Material provided: Begin
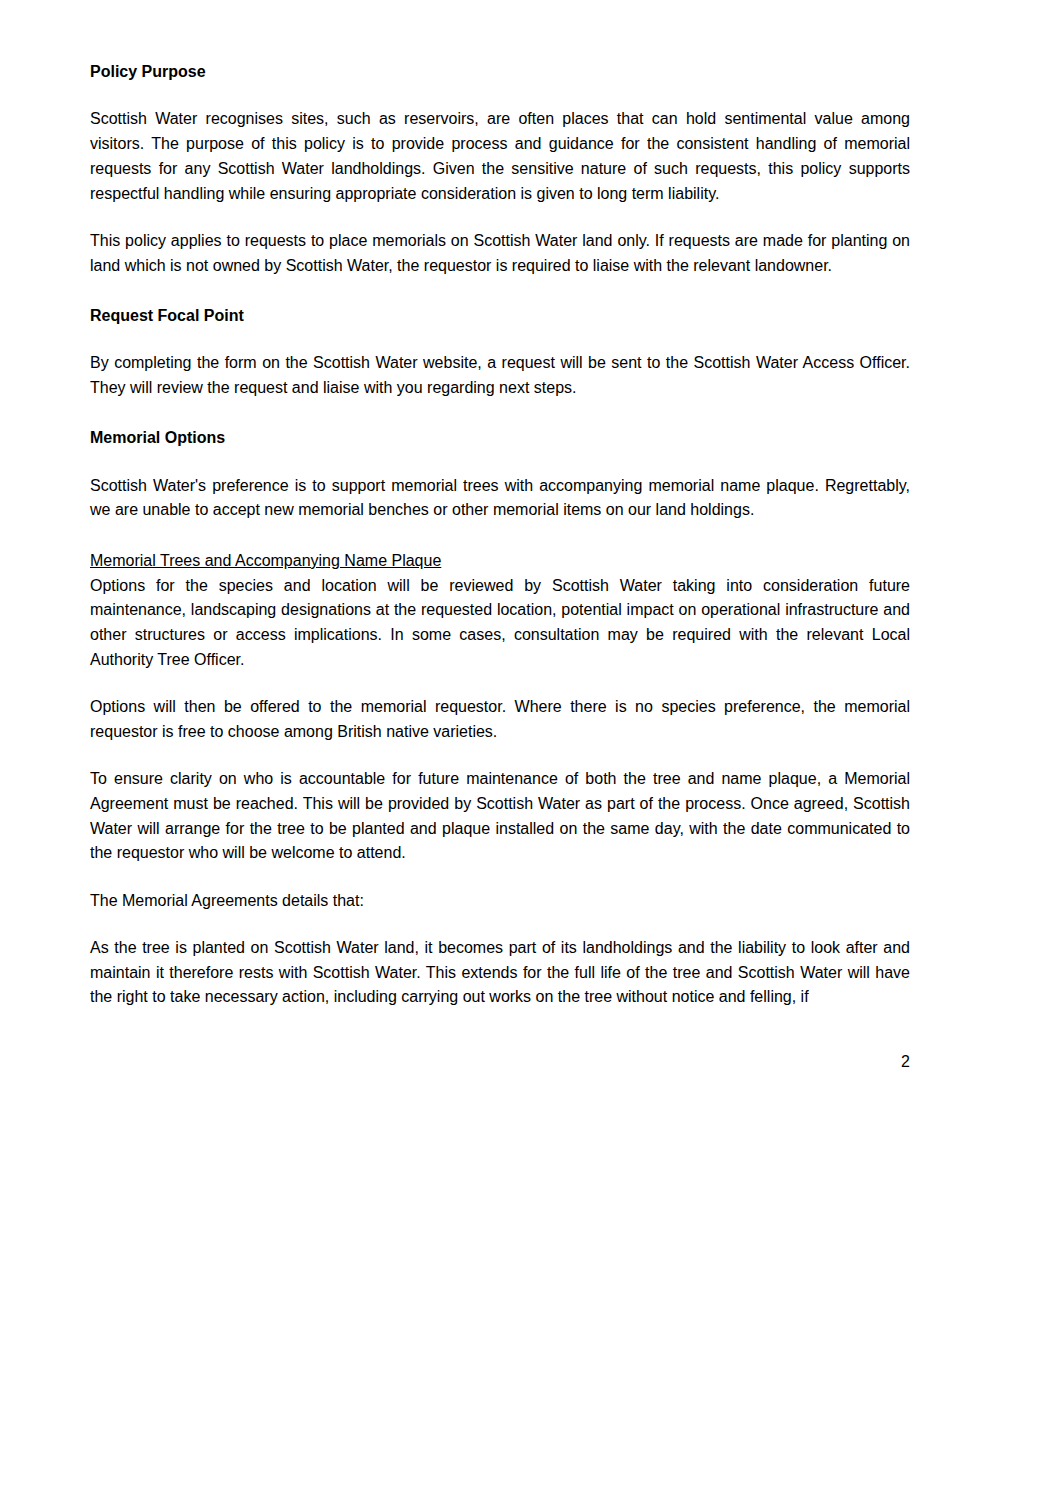Policy Purpose
Scottish Water recognises sites, such as reservoirs, are often places that can hold sentimental value among visitors. The purpose of this policy is to provide process and guidance for the consistent handling of memorial requests for any Scottish Water landholdings. Given the sensitive nature of such requests, this policy supports respectful handling while ensuring appropriate consideration is given to long term liability.
This policy applies to requests to place memorials on Scottish Water land only. If requests are made for planting on land which is not owned by Scottish Water, the requestor is required to liaise with the relevant landowner.
Request Focal Point
By completing the form on the Scottish Water website, a request will be sent to the Scottish Water Access Officer. They will review the request and liaise with you regarding next steps.
Memorial Options
Scottish Water's preference is to support memorial trees with accompanying memorial name plaque. Regrettably, we are unable to accept new memorial benches or other memorial items on our land holdings.
Memorial Trees and Accompanying Name Plaque
Options for the species and location will be reviewed by Scottish Water taking into consideration future maintenance, landscaping designations at the requested location, potential impact on operational infrastructure and other structures or access implications. In some cases, consultation may be required with the relevant Local Authority Tree Officer.
Options will then be offered to the memorial requestor. Where there is no species preference, the memorial requestor is free to choose among British native varieties.
To ensure clarity on who is accountable for future maintenance of both the tree and name plaque, a Memorial Agreement must be reached. This will be provided by Scottish Water as part of the process. Once agreed, Scottish Water will arrange for the tree to be planted and plaque installed on the same day, with the date communicated to the requestor who will be welcome to attend.
The Memorial Agreements details that:
As the tree is planted on Scottish Water land, it becomes part of its landholdings and the liability to look after and maintain it therefore rests with Scottish Water. This extends for the full life of the tree and Scottish Water will have the right to take necessary action, including carrying out works on the tree without notice and felling, if
2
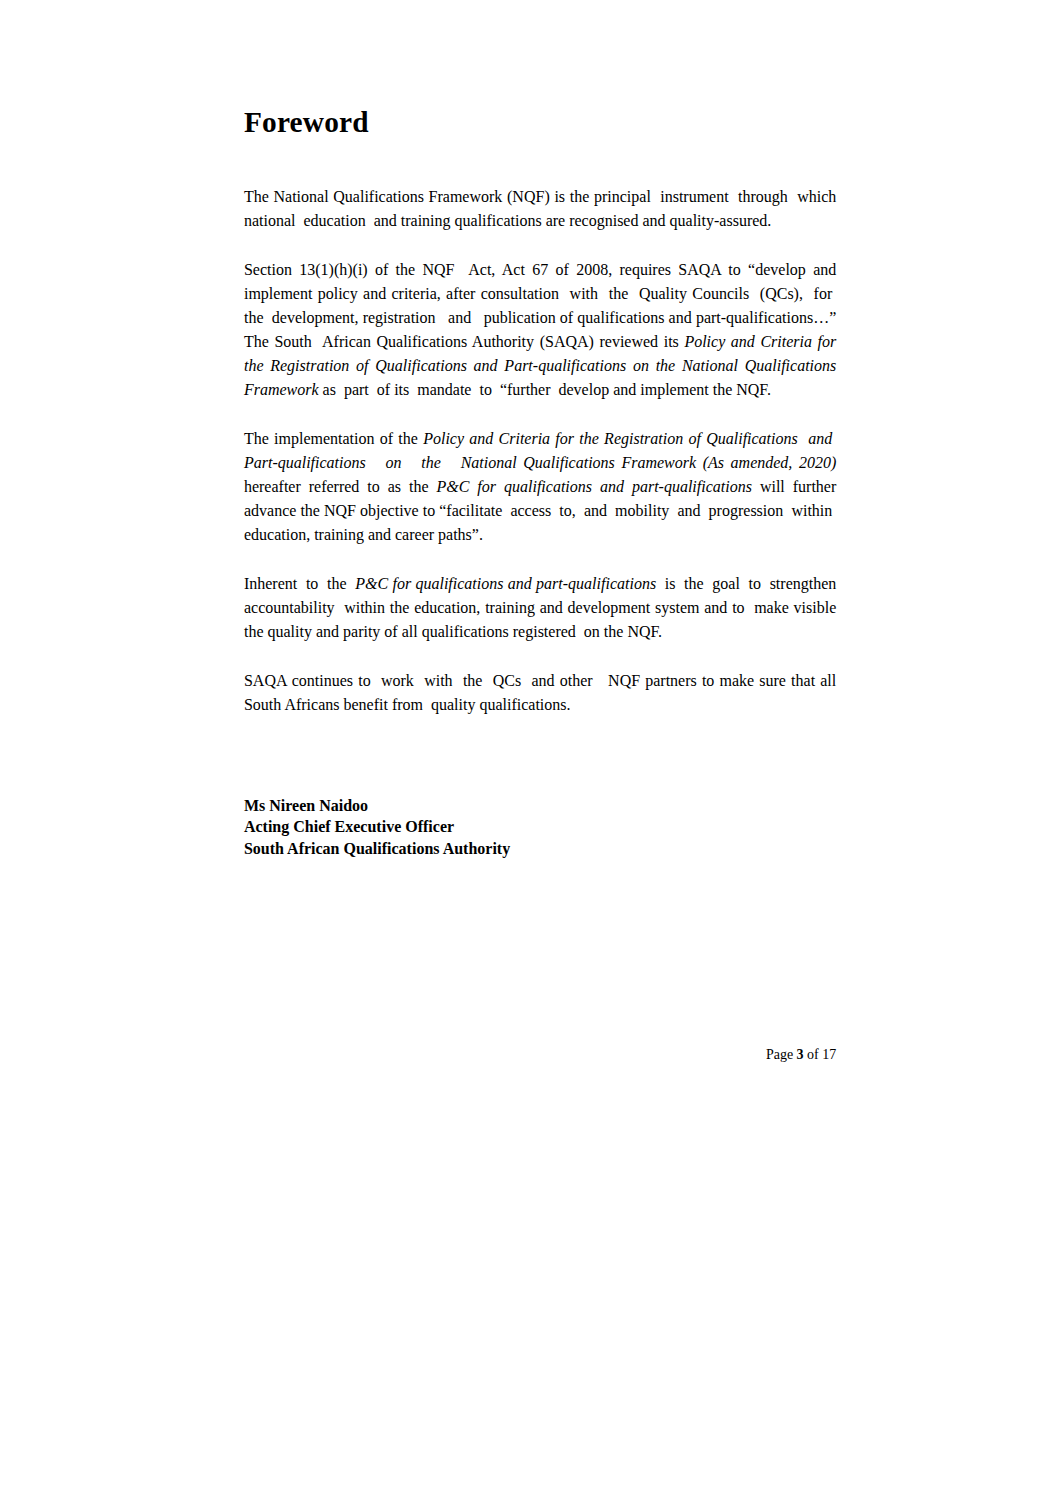Foreword
The National Qualifications Framework (NQF) is the principal instrument through which national education and training qualifications are recognised and quality-assured.
Section 13(1)(h)(i) of the NQF Act, Act 67 of 2008, requires SAQA to “develop and implement policy and criteria, after consultation with the Quality Councils (QCs), for the development, registration and publication of qualifications and part-qualifications…” The South African Qualifications Authority (SAQA) reviewed its Policy and Criteria for the Registration of Qualifications and Part-qualifications on the National Qualifications Framework as part of its mandate to “further develop and implement the NQF.
The implementation of the Policy and Criteria for the Registration of Qualifications and Part-qualifications on the National Qualifications Framework (As amended, 2020) hereafter referred to as the P&C for qualifications and part-qualifications will further advance the NQF objective to “facilitate access to, and mobility and progression within education, training and career paths”.
Inherent to the P&C for qualifications and part-qualifications is the goal to strengthen accountability within the education, training and development system and to make visible the quality and parity of all qualifications registered on the NQF.
SAQA continues to work with the QCs and other NQF partners to make sure that all South Africans benefit from quality qualifications.
Ms Nireen Naidoo
Acting Chief Executive Officer
South African Qualifications Authority
Page 3 of 17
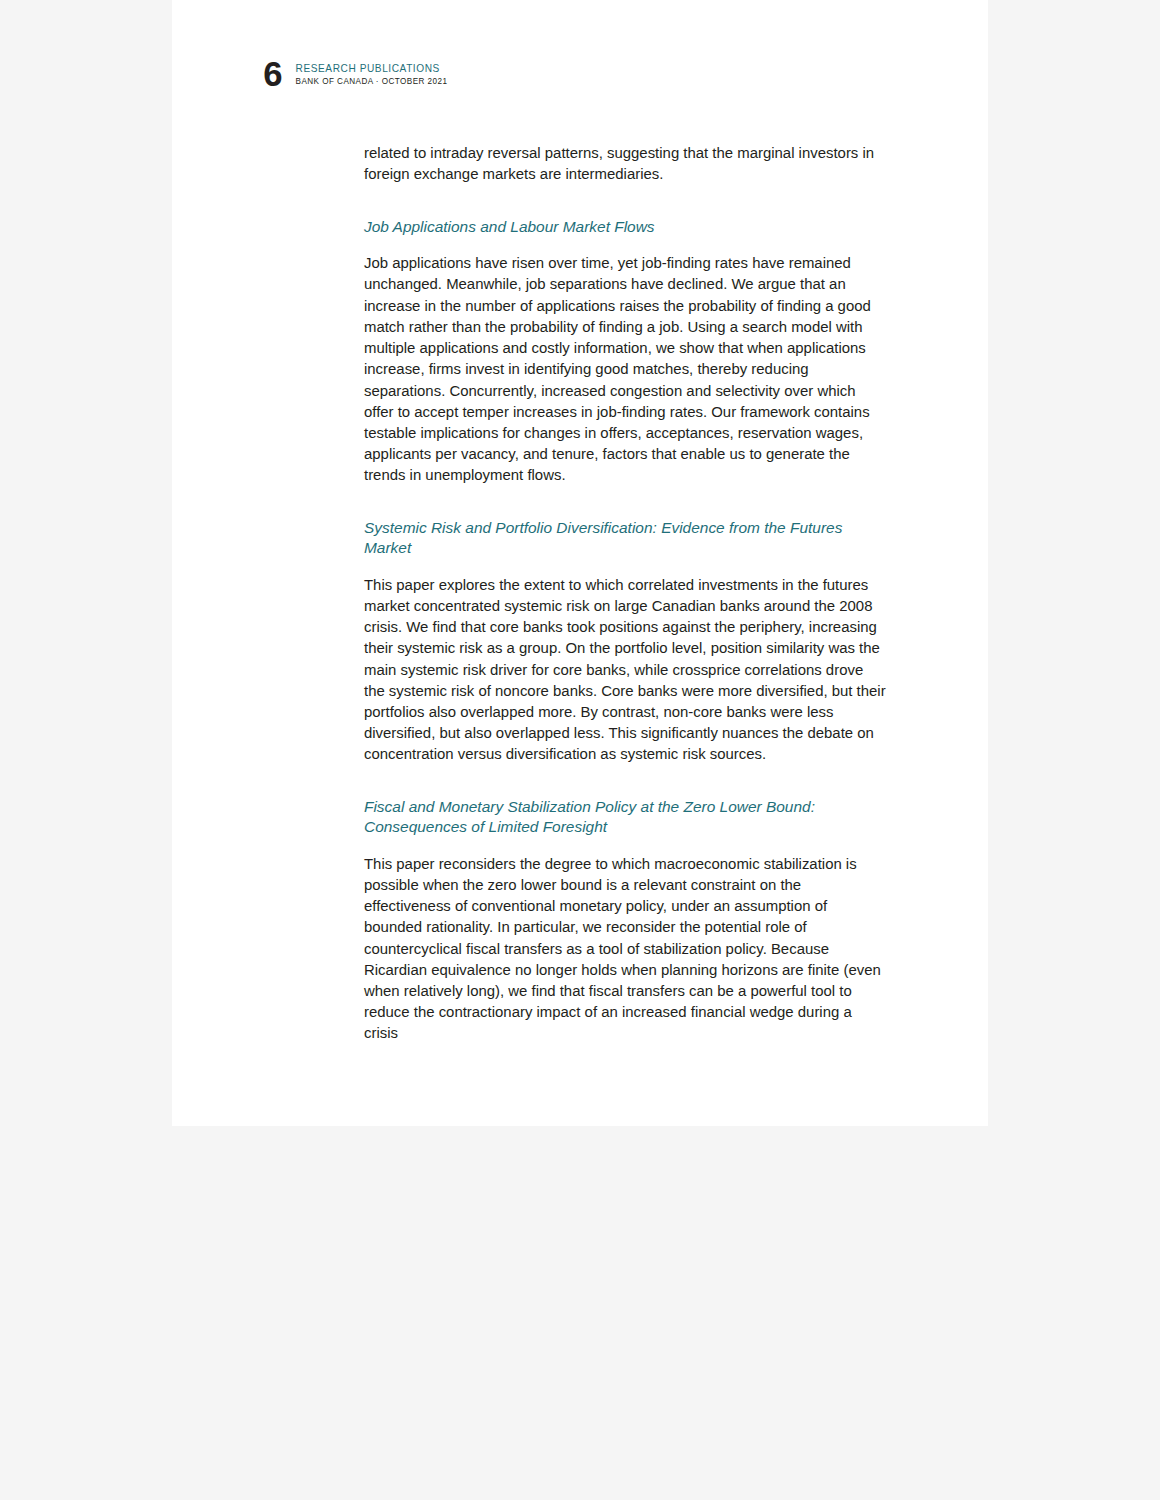6
Research Publications
Bank of Canada · October 2021
related to intraday reversal patterns, suggesting that the marginal investors in foreign exchange markets are intermediaries.
Job Applications and Labour Market Flows
Job applications have risen over time, yet job-finding rates have remained unchanged. Meanwhile, job separations have declined. We argue that an increase in the number of applications raises the probability of finding a good match rather than the probability of finding a job. Using a search model with multiple applications and costly information, we show that when applications increase, firms invest in identifying good matches, thereby reducing separations. Concurrently, increased congestion and selectivity over which offer to accept temper increases in job-finding rates. Our framework contains testable implications for changes in offers, acceptances, reservation wages, applicants per vacancy, and tenure, factors that enable us to generate the trends in unemployment flows.
Systemic Risk and Portfolio Diversification: Evidence from the Futures Market
This paper explores the extent to which correlated investments in the futures market concentrated systemic risk on large Canadian banks around the 2008 crisis. We find that core banks took positions against the periphery, increasing their systemic risk as a group. On the portfolio level, position similarity was the main systemic risk driver for core banks, while crossprice correlations drove the systemic risk of noncore banks. Core banks were more diversified, but their portfolios also overlapped more. By contrast, non-core banks were less diversified, but also overlapped less. This significantly nuances the debate on concentration versus diversification as systemic risk sources.
Fiscal and Monetary Stabilization Policy at the Zero Lower Bound: Consequences of Limited Foresight
This paper reconsiders the degree to which macroeconomic stabilization is possible when the zero lower bound is a relevant constraint on the effectiveness of conventional monetary policy, under an assumption of bounded rationality. In particular, we reconsider the potential role of countercyclical fiscal transfers as a tool of stabilization policy. Because Ricardian equivalence no longer holds when planning horizons are finite (even when relatively long), we find that fiscal transfers can be a powerful tool to reduce the contractionary impact of an increased financial wedge during a crisis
Material provided: End
**Your goal:**
For the string "process", search the preceding data and copy every line that includes it.

**Solution to the problem:**
Scottish Water recognises sites, such as reservoirs, are often places that can hold sentimental value among visitors. The purpose of this policy is to provide process and guidance for the consistent handling of memorial requests for any Scottish Water landholdings. Given the sensitive nature of such requests, this policy supports respectful handling while ensuring appropriate consideration is given to long term liability.
To ensure clarity on who is accountable for future maintenance of both the tree and name plaque, a Memorial Agreement must be reached. This will be provided by Scottish Water as part of the process. Once agreed, Scottish Water will arrange for the tree to be planted and plaque installed on the same day, with the date communicated to the requestor who will be welcome to attend.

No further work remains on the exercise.